What to do: Locate the word "added" in the data below, then copy every line that holds it.

Saved data entries:
§
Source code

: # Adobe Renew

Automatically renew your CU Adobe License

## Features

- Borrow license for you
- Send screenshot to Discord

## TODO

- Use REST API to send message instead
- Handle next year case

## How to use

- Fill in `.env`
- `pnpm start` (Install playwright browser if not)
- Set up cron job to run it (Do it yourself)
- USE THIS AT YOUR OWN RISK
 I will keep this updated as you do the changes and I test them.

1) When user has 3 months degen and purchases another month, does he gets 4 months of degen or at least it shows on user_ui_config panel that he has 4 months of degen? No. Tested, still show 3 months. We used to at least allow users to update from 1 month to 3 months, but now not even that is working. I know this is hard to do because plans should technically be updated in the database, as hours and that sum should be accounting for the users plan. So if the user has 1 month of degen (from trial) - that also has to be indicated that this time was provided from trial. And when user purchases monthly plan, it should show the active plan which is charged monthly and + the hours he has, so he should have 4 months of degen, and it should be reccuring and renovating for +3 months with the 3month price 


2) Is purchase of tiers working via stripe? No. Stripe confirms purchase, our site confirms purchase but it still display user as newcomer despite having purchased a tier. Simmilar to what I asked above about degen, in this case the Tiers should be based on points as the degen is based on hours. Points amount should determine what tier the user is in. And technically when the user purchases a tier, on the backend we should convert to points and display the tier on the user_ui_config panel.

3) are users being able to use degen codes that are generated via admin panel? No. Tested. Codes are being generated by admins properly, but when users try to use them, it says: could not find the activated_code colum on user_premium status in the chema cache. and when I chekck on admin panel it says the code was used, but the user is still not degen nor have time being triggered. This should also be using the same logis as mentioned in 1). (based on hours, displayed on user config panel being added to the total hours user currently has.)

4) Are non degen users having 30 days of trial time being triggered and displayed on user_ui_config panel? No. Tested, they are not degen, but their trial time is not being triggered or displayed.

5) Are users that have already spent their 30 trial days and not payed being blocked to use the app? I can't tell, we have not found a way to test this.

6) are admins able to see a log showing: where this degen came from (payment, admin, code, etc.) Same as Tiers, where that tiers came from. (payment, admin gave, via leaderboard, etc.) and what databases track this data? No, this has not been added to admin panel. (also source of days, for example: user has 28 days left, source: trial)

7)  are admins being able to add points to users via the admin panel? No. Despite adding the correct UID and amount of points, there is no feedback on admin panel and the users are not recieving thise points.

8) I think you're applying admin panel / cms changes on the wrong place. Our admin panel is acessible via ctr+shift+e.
§
Exercise output:
3) are users being able to use degen codes that are generated via admin panel? No. Tested. Codes are being generated by admins properly, but when users try to use them, it says: could not find the activated_code colum on user_premium status in the chema cache. and when I chekck on admin panel it says the code was used, but the user is still not degen nor have time being triggered. This should also be using the same logis as mentioned in 1). (based on hours, displayed on user config panel being added to the total hours user currently has.)
6) are admins able to see a log showing: where this degen came from (payment, admin, code, etc.) Same as Tiers, where that tiers came from. (payment, admin gave, via leaderboard, etc.) and what databases track this data? No, this has not been added to admin panel. (also source of days, for example: user has 28 days left, source: trial)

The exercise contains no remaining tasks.